A Place To Call Our Own, Trisolini Gallery, Ohio University, March 2022
My work explores residual cultural memory through the detritus of the ever-decreasing life cycle of our identity-driven attention economy. Through processes of archeological curation, accretion, and excavation, I create new objects that query the values of our current sociopolitical positions and examine implications for sustainability.
Discarded and mistint house paints are manifestations of culture as they are forgotten in basements, garages, closets, and left behind by previous owners. Mistint house paints are orphaned in hardware stores by customers who are unsatisfied with their original color choices or when the store fails to create the desired hue or finish. Disconnected from the original owners and their intentions, mistint house paints are imbued with invisible individual memory and comprise a visible cultural history. House paints can add desirability, enhance a home's sophistication, or create comfort in one's limited space. Infinite color choices make house paints an identity-driven good in a culture with an overwhelming supply of consumer products meant to attract buyers who wish to have something exclusive. These novelties, however, have an ever-shorter lifespan as consumers continually chase the next best self-improvement. Color carries a deep resonance, and choosing a paint color is rooted in psychological affect such as mood and behavior. Each home holds a recollection, and its inhabitants' persona is transcribed in the layout and color of the walls, creating their order of nature as a projection of their newer, improved identities.

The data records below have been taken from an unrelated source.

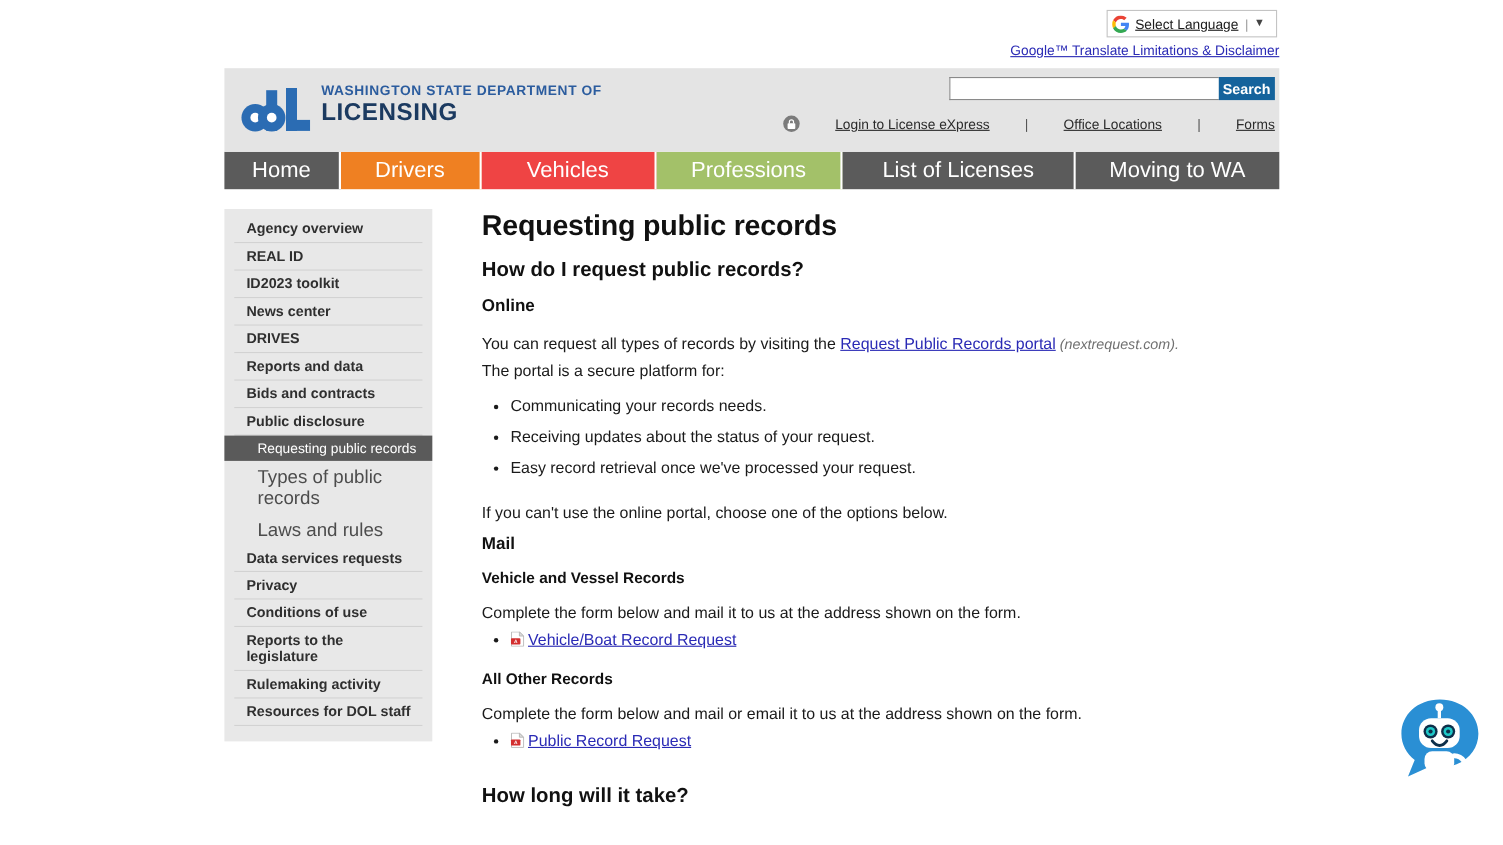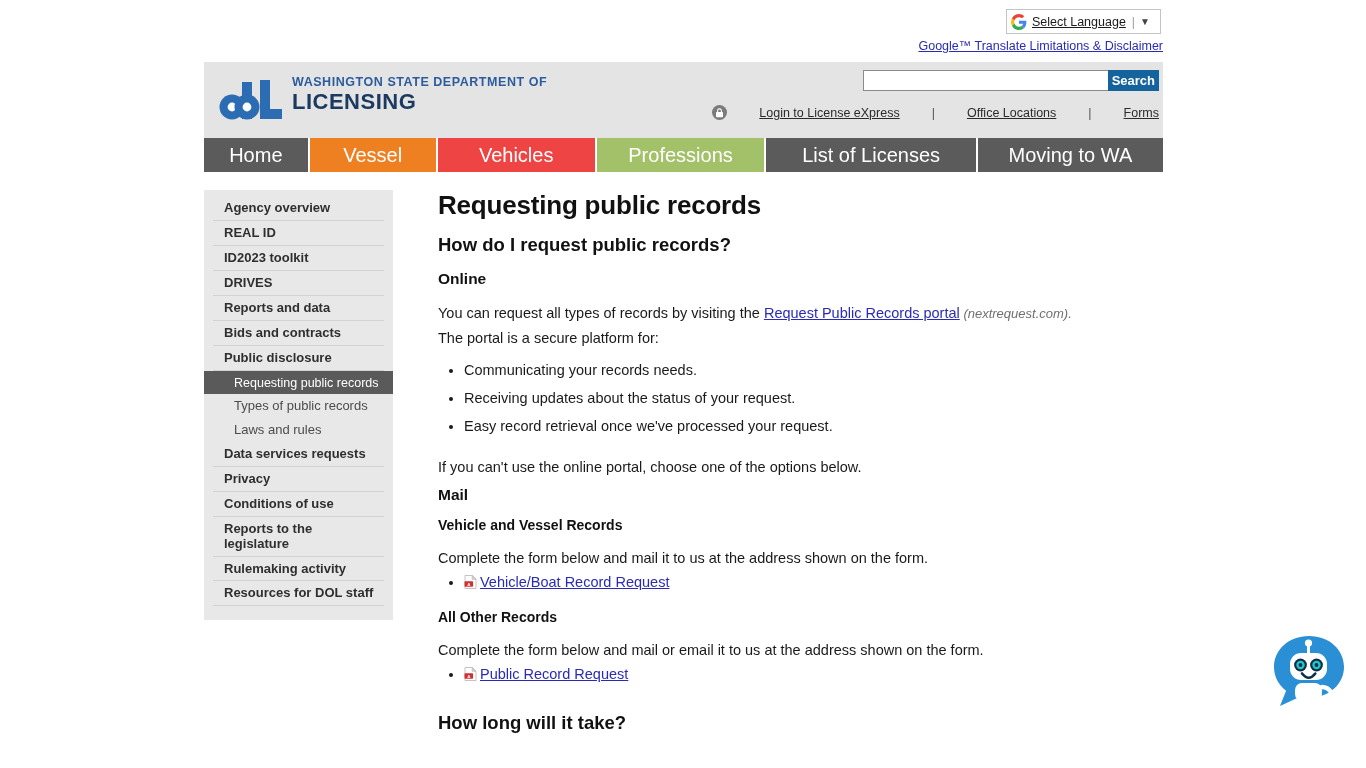"Vessel" div.nav-item { text: Vessel -> Drivers }
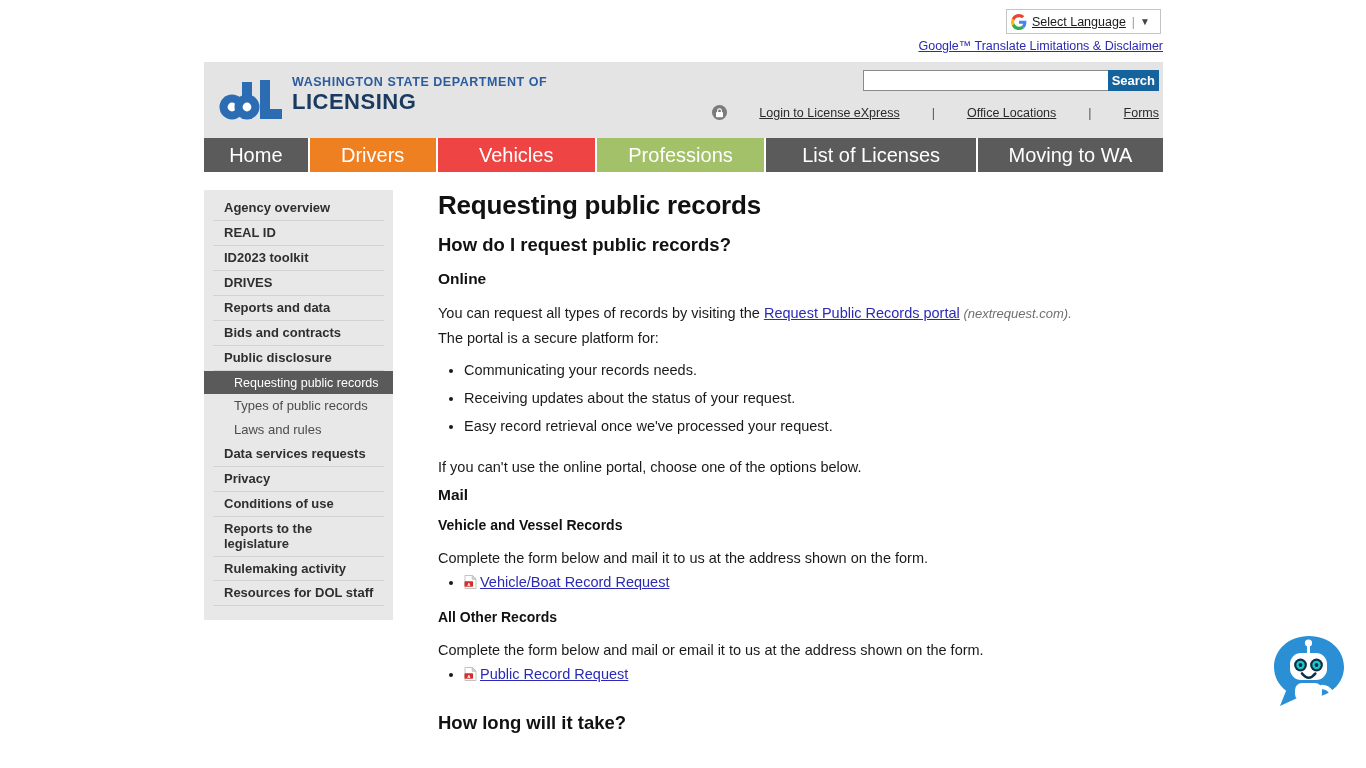"News center" div.side-link { html: none -> <div>News center</div> }
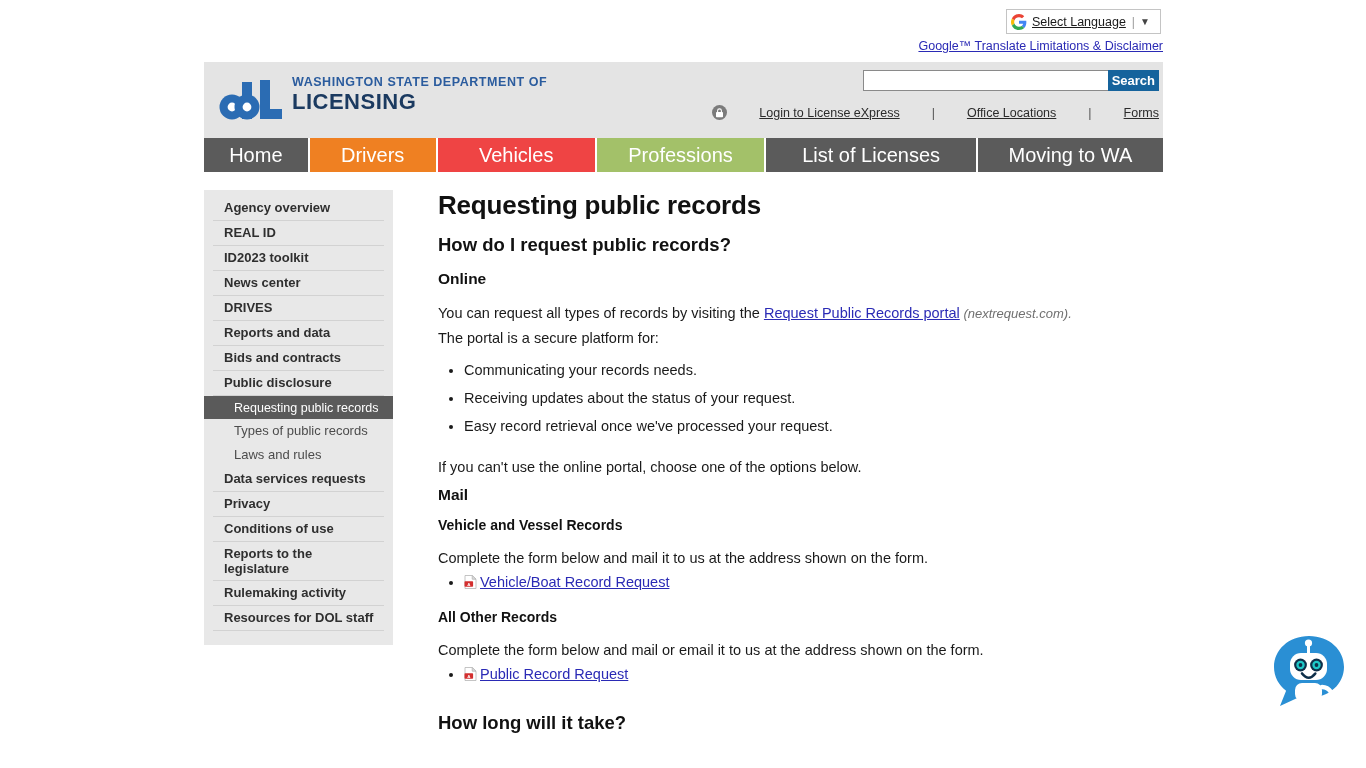"Types of public records" .side-link.sub { font-size: 13px -> 17px }
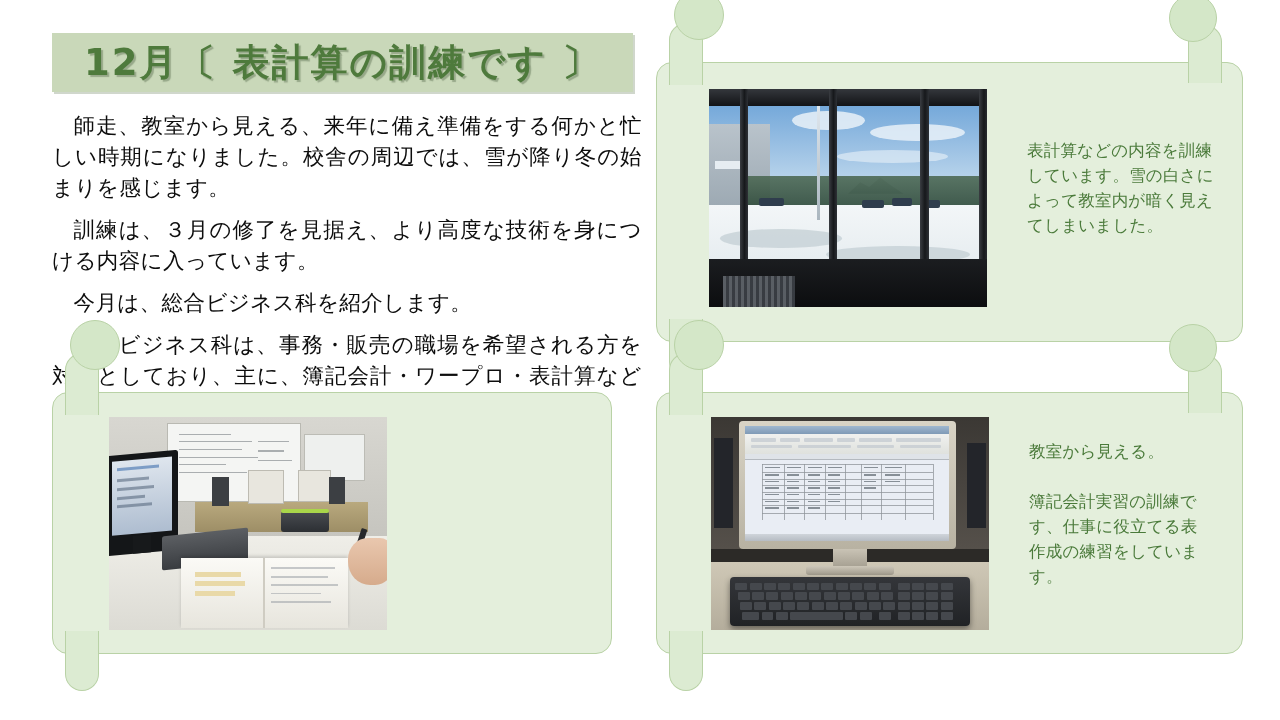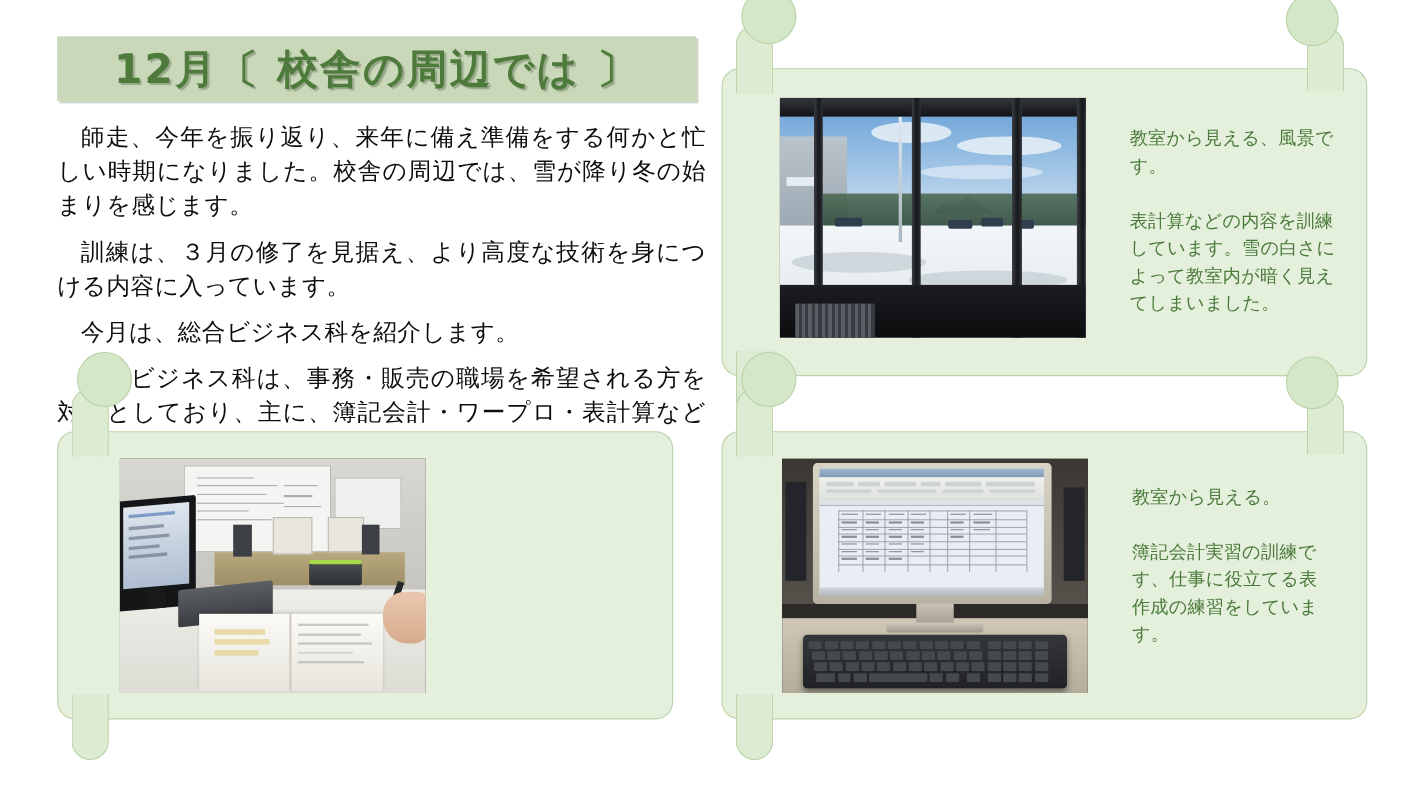"12月〔 校舎の周辺では 〕" div.title-text { text: 校舎の周辺では -> 表計算の訓練です }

Process plays a central role in my work as I recontextualize materials through my collection and intervention. Salvaging and molding layers of paint into newfound forms, these stratifications expose remnants and the foundation of their previous lives. I reformulate the discarded and mistint paints into a visual record of cultural history through material transformations by pouring numerous layers to create strata-like forms that mimic natural sedimentation. The new relationship of each color layer is exposed through excavation and creates a cultural snapshot that examines the development of our society through patterns of culture/identity shedding. These reconstructed objects focus on abandoned materials, critiquing the excessive waste of our contemporary consumerist ideology.